Hoje eu sou pai. E meu esforço é ser pro meu filho o oposto de grande parte da representação paternal que eu tive. Ao mesmo tempo, temo o mundo no qual ele vai crescer. Nem a mim mesmo eu tomo como o melhor dos exemplos e percebo isso com gosto amargo na boca graças as minhas falhas. Mas vivo nessa revisão constante, torcendo pra aprender e servir de degrau para que ele se torne alguém melhor que eu. Alguém que seja capaz de lidar com esse mundo melhor do que eu fui. E sendo pai, já tive minha capacidade de criar meu filho questionada pura e simplesmente porque: sou homem — veja o discurso recente do Presidente da República que corrobora essa lógica distorcida. Isso, graças ao senso comum que dita que mulher é instintivamente mãe e pai não consegue, e portanto nem precisa tentar, ter o mesmo cuidado e zelo. Eu já ouvi de uma oficial de justiça que não adiantava muito eu buscar meios legais para resolver situações envolvendo a guarda do meu filho, porque a mãe teria vantagem porque: era mãe. Sem qualquer avaliação particular sobre a situação. Diante de alguns casos legais, o fato de ser homem soa desvantagem porque, supostamente, mulher nasceu pra ser mãe e isso é instintivo, o esperado — mesmo que não tenha sido uma escolha. Felizmente, não precisei mesmo de intervenção judicial e hoje as coisas seguem bem. E se tem algo que aprendi, na vivência e na faculdade, é que nasce um pai e/ou uma mãe, quando nasce um filho, e vamos nos tornando com o desenvolvimento da criança. Instinto é só uma vontade prévia, mas que não te deixa pronto pra nada na criação de uma criança — eu curso psicologia, já estudei desenvolvimento infantil e isso só ajudou um pouco, todo resto continua sendo surpresa e festa.

É estúpido pensar que a causa dos problemas é algo que atinge um grupo ou outro especificamente, quando todos vivemos sobre o mesmo céu, juntos. Você pode não ter passado pelo que eu passei, mas alguém que você goste, talvez. Talvez venha ainda a passar porque, infelizmente, daquela época pra cá, a realidade pouco mudou. E isso vai te afetar. Mesmo que você não esteja no centro do problema.

Não estou aqui querendo equiparar dores, ou comparar problemas. Quero mostrar que os ferimentos se alastram como ondas, afetam todos em volta. Acontece que vejo que diante de tantos discursos e debates sobre o tema, se você não está ou se não se vê incluso no círculo de “vítimas”, sempre parece que o problema é lido como sendo exclusivamente de terceiros, de um grupo ou outro. Parece que, enquanto homem e hétero, estamos numa bolha de mundo perfeito, como se não tivéssemos mães, irmãs, filhas, namoradas. E como se qualquer coisa que as afete, não nos atingirá de forma nenhuma. Como se também não nos afetasse diretamente, de uma forma ou de outra.

Já conheci quem sofreu abuso na infância, quem apanhou na rua, quem já foi estuprada, quem teve que esconder quem amava, quem já teve que ir ao inferno para que o filho não crescesse sem um pai e etc. E o que eu senti, diante de tudo isso, foi o quanto a sociedade consegue ser nociva para algumas pessoas, sem qualquer justificativa plausível, por pura e simples insistência em erros. E o pior é que essas pessoas não são exceções, não são pontos fora da curva. Todas sofrem de situações que se repetem todos os dias, mas são ignoradas por apatia, fantasiadas de naturalidade, mascaradas em senso-comum, perpetuadas por omissão. E tudo isso é cíclico e atravessa a todos nós.

Não existe sentido em fazer parte disso. E está na hora de você também entender isso.
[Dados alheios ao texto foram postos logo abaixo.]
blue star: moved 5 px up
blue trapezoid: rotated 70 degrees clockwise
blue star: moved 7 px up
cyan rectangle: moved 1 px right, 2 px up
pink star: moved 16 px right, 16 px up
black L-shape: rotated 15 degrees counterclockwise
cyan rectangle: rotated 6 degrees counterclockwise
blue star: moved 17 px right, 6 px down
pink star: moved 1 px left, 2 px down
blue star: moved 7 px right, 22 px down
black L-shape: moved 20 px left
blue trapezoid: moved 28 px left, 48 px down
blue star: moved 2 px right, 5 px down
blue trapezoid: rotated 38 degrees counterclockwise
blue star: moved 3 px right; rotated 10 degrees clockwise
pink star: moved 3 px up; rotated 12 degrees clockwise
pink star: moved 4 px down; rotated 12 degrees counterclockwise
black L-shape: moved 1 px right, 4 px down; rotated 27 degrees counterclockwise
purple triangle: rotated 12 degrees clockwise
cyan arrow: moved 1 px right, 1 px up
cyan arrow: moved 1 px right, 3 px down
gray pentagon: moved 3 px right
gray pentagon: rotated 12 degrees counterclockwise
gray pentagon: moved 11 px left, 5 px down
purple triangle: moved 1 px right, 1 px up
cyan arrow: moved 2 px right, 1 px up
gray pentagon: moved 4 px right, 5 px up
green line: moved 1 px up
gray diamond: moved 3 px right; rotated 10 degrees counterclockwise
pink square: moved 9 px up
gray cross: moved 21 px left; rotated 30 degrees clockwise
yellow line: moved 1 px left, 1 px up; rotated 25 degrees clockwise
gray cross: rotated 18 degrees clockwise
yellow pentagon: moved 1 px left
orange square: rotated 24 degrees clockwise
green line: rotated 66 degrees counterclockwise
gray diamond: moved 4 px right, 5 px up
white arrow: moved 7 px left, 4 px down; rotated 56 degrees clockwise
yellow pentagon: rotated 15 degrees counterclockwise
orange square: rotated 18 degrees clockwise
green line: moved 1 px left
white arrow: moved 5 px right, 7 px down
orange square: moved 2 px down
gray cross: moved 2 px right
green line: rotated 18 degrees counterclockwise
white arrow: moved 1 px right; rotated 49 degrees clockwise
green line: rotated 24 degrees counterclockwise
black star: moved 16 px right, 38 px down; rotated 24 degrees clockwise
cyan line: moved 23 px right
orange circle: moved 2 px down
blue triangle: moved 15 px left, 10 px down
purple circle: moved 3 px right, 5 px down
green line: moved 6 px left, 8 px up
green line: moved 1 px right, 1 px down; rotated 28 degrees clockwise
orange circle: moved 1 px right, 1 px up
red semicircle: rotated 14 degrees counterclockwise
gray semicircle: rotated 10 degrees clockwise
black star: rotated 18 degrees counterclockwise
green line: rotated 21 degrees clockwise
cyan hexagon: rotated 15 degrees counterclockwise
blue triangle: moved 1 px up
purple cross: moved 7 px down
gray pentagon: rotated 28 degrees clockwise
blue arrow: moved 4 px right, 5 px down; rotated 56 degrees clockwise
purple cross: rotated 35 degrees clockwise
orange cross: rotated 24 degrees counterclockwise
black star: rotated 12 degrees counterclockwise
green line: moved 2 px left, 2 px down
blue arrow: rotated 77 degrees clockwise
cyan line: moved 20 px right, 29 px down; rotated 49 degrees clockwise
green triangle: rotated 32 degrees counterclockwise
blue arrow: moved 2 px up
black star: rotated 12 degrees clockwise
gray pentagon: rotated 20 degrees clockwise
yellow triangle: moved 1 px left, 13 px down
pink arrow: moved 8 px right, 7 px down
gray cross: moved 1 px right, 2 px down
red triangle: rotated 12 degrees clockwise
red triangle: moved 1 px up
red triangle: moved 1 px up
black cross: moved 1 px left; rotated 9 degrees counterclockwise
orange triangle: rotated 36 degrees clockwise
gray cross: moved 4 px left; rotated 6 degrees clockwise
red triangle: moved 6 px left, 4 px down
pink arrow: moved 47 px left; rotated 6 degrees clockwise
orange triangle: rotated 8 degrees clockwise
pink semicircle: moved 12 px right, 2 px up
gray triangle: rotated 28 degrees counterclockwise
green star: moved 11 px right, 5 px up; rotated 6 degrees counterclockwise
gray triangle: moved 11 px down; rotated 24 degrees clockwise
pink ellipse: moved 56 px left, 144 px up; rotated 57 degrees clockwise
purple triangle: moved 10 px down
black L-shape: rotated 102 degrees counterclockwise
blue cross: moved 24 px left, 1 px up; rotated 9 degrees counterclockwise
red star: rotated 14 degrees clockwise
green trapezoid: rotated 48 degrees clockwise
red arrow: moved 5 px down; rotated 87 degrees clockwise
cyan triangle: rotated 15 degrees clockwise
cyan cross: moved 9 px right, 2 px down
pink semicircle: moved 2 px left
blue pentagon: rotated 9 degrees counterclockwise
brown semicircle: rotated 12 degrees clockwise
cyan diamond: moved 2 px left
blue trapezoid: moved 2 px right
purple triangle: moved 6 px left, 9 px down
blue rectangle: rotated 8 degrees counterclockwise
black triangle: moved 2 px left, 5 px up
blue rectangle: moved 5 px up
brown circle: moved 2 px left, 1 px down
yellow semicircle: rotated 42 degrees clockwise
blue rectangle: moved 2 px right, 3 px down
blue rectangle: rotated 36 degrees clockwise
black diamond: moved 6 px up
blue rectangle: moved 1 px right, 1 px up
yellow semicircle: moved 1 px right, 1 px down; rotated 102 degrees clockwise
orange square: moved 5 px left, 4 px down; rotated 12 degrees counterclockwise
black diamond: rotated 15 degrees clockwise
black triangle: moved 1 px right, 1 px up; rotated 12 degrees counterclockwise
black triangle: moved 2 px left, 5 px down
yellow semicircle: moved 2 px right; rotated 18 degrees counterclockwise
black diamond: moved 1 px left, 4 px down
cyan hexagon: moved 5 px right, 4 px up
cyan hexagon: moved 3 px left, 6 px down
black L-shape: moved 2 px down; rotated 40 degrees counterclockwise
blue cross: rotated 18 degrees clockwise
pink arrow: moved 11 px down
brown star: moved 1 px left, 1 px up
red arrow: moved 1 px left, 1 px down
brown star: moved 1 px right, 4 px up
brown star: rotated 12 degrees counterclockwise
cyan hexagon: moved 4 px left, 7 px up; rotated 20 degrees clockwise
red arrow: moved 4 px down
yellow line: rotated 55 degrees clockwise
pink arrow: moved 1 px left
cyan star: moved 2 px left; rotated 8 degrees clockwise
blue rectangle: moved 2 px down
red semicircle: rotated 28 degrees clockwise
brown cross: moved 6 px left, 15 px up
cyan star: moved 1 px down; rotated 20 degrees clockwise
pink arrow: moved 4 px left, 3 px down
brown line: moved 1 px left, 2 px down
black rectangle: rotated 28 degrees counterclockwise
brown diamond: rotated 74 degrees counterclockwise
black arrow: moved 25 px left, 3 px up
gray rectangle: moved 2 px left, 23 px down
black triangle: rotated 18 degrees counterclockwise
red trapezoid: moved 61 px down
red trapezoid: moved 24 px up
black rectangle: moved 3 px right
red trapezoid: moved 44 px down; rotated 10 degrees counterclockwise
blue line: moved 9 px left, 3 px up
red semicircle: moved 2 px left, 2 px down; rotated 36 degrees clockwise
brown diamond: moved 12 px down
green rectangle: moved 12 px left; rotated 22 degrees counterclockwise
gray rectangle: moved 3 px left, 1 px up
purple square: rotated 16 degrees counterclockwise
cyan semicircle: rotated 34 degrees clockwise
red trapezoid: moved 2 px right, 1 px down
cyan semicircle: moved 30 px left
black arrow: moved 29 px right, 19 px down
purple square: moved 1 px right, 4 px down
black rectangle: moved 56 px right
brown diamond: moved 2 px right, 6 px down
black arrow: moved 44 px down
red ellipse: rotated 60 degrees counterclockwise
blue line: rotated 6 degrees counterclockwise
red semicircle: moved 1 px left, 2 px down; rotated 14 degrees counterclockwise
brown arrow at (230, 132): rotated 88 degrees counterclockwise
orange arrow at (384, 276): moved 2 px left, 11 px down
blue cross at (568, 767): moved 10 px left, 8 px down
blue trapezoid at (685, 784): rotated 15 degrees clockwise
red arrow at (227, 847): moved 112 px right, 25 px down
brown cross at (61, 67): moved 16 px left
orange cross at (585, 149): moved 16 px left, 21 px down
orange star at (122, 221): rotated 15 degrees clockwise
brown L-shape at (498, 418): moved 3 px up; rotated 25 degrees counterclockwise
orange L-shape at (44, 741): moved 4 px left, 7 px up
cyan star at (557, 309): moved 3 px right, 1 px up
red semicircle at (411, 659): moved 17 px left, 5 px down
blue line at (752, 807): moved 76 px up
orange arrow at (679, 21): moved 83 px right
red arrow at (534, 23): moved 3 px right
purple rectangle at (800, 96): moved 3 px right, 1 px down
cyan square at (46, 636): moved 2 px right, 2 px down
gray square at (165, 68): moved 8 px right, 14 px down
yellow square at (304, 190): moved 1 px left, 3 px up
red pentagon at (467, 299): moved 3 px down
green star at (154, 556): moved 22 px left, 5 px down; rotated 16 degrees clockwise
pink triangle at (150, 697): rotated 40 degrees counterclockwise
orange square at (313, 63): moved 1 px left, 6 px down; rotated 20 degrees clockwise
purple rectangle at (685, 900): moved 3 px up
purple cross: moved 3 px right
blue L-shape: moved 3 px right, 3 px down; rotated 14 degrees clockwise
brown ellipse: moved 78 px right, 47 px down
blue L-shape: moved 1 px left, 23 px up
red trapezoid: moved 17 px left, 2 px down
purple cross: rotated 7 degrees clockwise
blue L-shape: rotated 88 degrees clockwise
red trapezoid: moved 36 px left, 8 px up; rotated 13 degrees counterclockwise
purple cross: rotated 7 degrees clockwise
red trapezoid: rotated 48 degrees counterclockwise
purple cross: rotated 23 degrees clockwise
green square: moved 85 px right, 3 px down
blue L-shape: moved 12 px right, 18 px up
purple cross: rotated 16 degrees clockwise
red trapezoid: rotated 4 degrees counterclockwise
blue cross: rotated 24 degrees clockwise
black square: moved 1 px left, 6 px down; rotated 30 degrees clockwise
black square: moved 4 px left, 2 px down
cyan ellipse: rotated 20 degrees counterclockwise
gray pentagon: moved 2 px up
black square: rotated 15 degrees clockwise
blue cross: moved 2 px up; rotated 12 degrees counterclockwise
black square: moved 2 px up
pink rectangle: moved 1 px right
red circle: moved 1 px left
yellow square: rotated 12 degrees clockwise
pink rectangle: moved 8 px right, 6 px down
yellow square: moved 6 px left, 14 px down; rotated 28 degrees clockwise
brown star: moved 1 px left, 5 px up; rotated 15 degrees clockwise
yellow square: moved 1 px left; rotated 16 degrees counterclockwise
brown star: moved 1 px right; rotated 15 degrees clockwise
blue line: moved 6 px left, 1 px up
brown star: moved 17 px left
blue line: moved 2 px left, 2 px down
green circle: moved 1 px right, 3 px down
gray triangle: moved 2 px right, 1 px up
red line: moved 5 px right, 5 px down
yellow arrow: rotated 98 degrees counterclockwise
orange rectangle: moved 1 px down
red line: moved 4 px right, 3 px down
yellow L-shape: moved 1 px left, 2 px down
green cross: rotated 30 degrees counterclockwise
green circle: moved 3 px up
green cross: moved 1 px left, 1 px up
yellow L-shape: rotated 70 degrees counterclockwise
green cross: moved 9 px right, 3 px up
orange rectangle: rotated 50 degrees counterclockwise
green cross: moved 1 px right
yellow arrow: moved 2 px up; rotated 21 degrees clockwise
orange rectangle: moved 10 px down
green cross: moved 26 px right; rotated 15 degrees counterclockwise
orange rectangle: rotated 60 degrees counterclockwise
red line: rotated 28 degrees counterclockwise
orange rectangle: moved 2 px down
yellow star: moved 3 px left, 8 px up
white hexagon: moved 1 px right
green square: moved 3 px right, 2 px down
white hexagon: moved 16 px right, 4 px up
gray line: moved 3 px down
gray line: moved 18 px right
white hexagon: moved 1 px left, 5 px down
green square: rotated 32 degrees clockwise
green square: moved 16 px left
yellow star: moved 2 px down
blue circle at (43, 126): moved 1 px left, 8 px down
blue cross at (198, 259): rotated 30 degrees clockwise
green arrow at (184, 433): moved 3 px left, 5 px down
Eu escrevi esse texto pro dia 08/03. É a primeira vez que exponho esse lado da minha história e dessa forma, até mesmo para pessoas íntimas. Eu não ia postar por isso, pela exposição, e por também se tratar da história de vida da minha mãe. Após uma conversa com ela sobre isso, ela disse que eu deveria, porque: “é uma realidade comum e que acontece, aconteceu. Com isso talvez as pessoas se identifiquem e percebam essas coisas.” Quando comentei que havia escrito sobre o que escrevi, ela temeu que fosse sobre todas as falhas dela, as culpas que ela carrega por ter passado por tudo que passou. Me doeu. Então aproveito também pra dedicar isso à ela e afirmar, publicamente: Você fez o melhor de tudo que pôde e se hoje eu estou aqui e sei que tenho coisas boas em mim, foi graças a você.